The most major unintended consequences, of course, are bound to be those surrounding security.   Security experts have long warned us about the gaping holes created by devices using low-footprint software.  By architecture IoT systems’ intelligence is centralized and most of the nodes are of low or no intelligence. This creates a veritable rabbit’s burrow of security flaws allowing access from multiple interconnected points at various access levels which makes it impossible to guarantee a system as ‘secured’.

This is further compounded by needless convenience features that create further vulnerabilities. Take for instance the darling of the connected world proponents – the connected car.  Today, most cars come with a Keyless Entry and Start System (KESS) which enable you to open, start and drive a car without going to the trouble of taking the key from your pocket. This creates a vulnerability that enables a hacker to do the same merely by being present when you legitimately operate your car. Subsequently, he does not even require to be physically present to access the innards of your car.  (See the paper, “Lock it and still lose it” by Garcia et al https://www.usenix.org/conference/usenixsecurity16/technical-sessions/presentation/garcia or watch https://www.wired.com/2016/08/jeep-hackers-return-high-speed-steering-acceleration-hacks/). Please note, this is not a code failure but essentially a man-in-the-middle attack.

Now imagine the same car connected to your home security system or even just your home AC system (presumably to keep your home at the right temperature when you arrive – a favorite use case!). You now have a vulnerability in your home that is enabled purely because everything is connected.  This one is a zinger as vulnerabilities go – it does not even require the intruder to be physically present!

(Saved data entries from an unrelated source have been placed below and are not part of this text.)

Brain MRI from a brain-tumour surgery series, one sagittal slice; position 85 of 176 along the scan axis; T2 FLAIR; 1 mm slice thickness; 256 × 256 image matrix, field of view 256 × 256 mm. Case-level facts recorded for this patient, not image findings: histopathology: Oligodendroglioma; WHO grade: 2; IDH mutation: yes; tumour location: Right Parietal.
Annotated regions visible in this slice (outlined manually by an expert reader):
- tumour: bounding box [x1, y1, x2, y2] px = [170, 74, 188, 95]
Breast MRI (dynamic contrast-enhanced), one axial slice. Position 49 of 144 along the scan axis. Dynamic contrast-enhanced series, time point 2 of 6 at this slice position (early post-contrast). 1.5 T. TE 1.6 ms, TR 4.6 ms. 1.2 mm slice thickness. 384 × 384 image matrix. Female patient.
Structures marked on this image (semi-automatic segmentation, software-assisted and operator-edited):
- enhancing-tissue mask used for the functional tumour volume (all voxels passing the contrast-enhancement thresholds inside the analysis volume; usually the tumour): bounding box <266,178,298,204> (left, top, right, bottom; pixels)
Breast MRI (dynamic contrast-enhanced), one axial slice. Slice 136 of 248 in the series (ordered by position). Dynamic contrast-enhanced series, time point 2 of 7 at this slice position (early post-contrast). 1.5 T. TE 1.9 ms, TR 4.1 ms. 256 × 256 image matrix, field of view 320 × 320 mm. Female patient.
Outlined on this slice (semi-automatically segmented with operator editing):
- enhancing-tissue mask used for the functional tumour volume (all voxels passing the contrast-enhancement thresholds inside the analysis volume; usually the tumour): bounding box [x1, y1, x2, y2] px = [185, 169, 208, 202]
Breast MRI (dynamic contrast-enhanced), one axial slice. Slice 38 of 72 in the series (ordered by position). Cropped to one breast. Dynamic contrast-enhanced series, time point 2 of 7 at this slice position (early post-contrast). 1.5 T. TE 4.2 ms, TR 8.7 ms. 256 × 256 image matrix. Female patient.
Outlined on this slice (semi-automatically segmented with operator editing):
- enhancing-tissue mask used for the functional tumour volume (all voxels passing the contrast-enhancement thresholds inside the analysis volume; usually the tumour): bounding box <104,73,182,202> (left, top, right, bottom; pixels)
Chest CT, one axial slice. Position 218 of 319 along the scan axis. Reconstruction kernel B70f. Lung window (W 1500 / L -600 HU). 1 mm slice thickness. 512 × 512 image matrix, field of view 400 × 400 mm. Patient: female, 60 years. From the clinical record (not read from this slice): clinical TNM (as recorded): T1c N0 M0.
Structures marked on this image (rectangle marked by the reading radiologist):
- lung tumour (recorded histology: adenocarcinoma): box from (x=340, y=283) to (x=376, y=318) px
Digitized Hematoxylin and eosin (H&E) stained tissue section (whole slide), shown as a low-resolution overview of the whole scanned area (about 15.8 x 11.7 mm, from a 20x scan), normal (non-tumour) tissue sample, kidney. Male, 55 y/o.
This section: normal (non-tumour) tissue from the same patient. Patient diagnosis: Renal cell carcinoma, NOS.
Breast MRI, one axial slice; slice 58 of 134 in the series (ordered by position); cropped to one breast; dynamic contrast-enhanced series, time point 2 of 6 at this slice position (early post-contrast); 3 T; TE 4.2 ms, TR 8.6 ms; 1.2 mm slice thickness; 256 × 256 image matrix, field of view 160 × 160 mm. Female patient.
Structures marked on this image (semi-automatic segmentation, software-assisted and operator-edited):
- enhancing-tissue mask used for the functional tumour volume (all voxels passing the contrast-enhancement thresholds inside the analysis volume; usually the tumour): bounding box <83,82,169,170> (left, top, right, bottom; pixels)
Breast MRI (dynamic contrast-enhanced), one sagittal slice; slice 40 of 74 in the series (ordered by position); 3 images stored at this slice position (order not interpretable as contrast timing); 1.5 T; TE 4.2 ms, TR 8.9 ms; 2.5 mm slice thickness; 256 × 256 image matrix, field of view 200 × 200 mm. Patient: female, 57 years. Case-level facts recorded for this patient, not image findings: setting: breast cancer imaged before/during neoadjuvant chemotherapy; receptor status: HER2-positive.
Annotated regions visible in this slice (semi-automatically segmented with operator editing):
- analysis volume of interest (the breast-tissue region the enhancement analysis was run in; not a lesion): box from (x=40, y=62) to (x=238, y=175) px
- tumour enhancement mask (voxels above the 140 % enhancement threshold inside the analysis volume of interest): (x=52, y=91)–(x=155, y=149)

The old bromide, “Make it idiot-proof and someone will make a better idiot” applies equally well to connected systems.  Designers, and consequently testers, usually take good care to design safeguards for normal use of systems and conceivable use with mal intent or incompetence.  However, the complexity and interconnectedness of IoT systems make the threat of unintended consequences of higher import.   Creating a test plan that validates these effects is like looking for the proverbial black cat in a coal cellar with the added complication that neither is there!

Conventional approaches to testing IoT systems will only provide confirmatory evidence. Testing of IoT systems has to approach the issue completely differently as most of behavior is not visible but is under the wraps, as it were.  Take the issue of security for instance; intrusion prevention would be very close to impossible as there will be too many vulnerabilities.  A cascaded failure would be difficult to simulate as mere load does not trigger a failure but a condition where a single node’s failure signals to the nodes connected to it to also shut down in sympathy leading to a system wide failure. How they should such a system be tested?

Testing of connected systems should be partitioned as Sufficiency Testing & Implication Testing.

Sufficiency Testing needs to consider the problem in a slightly retrograde fashion – “If I am to make this decision, what is the quality of the data that I have?”  For example, “Is this a real intrusion? Why does it appear so? Are the sensors triggering in working? Is it one sensor or many sensors signaling these failures? Are they adjunct or distributed? Is there disproving evidence?”

If the data are good, then the adequacy of the data needs to be ascertained before the decision is finalized. On the other hand, if the quality of the data is not appropriate, then the decision has to be arrived at either via secondary sources or per force, be abandoned.  Testing at this stage has to focus on the quality of the data and the various ways data can be degraded and its effect on the correctness of the outputs at each stage.

When the sufficiency criteria have been met, testing can move on to the much more complex and nebulous field of Implication Testing.  This phase is where the system behavior, both designed and emergent are to be tested.   The system behavior is conceptualized as a probability curve and testing becomes an exercise that plots the actual behavior against the probability expected.  Any significant variation in expected vs realized probability needs explanation and, most probably, rework. This probability based testing implies the ability to repeat the testing in statistically meaningful numbers with its attendant requirements in automation, test data creation etc.  The testing has to also allow for, and simulate black swan events.  Finally it has provide impacts from external causes outside the system boundaries targeted at various levels of the IoT eco-system architecture.

The standard tester of today, unfortunately, is ill equipped to do this kind of testing.  Implication Testing requires a deep understanding of statistics on the tester’s part along with the ability to simulate chaotic input. While the gap in knowledge can be addressed, the requisite free association thinking will require a lot of unlearning.   Would it spell the demise of the tester as we know him? Would it finally bring testing to the fore front of the SDLC as, in systems with emergent capabilities, testing is the only way to understand what has been delivered?  Or, would it finally remove the tester-developer dichotomy and make them one?

Who knows? Only one thing is sure: the times ahead, where testing of interconnected systems is going to be the norm, are going to be interesting. It would be well to remember the warning from the cartographers of yore – “Here be dragons”!